Vous devez faire confiance à Obama ; ambitieux, il aspirait à un grand prix et s'efforçait d'humilier la Russie et son président. Il a une fois de plus été déjoué, non pas tant par le président Poutine que par les Russes de Crimée, qui ont immédiatement mobilisé leurs unités d'autodéfense locales soutenues par des « gens polis », des marines russes stationnés à Sébastopol, pour chasser les Ukrainiens avec à peine un coup de feu tiré. Ils ont organisé un référendum pour ratifier leur entrée dans la Fédération de Russie. Promptement approuvée par la grande majorité, la réunification a été célébrée à Moscou. Poutine a tenu un discours remarquable de sincérité pour expliquer la position russe : « L'OTAN reste une alliance militaire et nous ne voulons pas d'un truc pareil directement chez nous, à notre porte ou sur notre territoire historique. Je ne puis tout simplement pas imaginer aller visiter les marins de l'OTAN à Sébastopol. La plupart d'entre eux sont naturellement des gars merveilleux, mais il serait préférable qu'ils viennent nous rendre visite, soient nos invités, plutôt que l'inverse. »
Tout s'est produit si vite ; Obama doit avoir regardé, ahuri, postillonnant avec la colère de la frustration d'avoir été déjoué par les Russes de Crimée qui, après tout, savaient une chose ou deux au sujet d'« innover » et de défendre leurs terres. Les Russes de l'Ukraine orientale ont aussi résisté en prenant les armes pour se défendre contre les bataillons fascistes de Kiev.

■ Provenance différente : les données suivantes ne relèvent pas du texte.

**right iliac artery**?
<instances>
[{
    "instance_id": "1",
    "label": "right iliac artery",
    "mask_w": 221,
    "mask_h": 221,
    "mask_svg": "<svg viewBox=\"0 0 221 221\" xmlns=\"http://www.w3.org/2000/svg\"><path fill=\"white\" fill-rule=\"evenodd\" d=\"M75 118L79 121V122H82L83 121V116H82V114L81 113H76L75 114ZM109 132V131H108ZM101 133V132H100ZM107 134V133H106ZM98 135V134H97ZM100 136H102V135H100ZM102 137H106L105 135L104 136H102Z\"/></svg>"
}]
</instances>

C'en était trop. Poutine est devenu l'ennemi d'Obama. Le président US a contre-attaqué par des sanctions économiques, rapidement appuyées par ses vassaux européens. Quand le vol MH17 de la compagnie aérienne de Malaisie a été abattu au-dessus de l'Ukraine orientale, sans la moindre preuve, Obama et l'UE ont aussitôt accusé Poutine d'en être responsable. En fait, les éléments de preuve disponibles indiquent que la junte de Kiev est la partie coupable, mais les médias dominants n'y ont prêté aucune attention. Dans l'intention de saboter l'économie russe et de briser le gouvernement russe, ils ont orchestré une campagne de propagande qui a entraîné des sanctions plus dures contre la Russie.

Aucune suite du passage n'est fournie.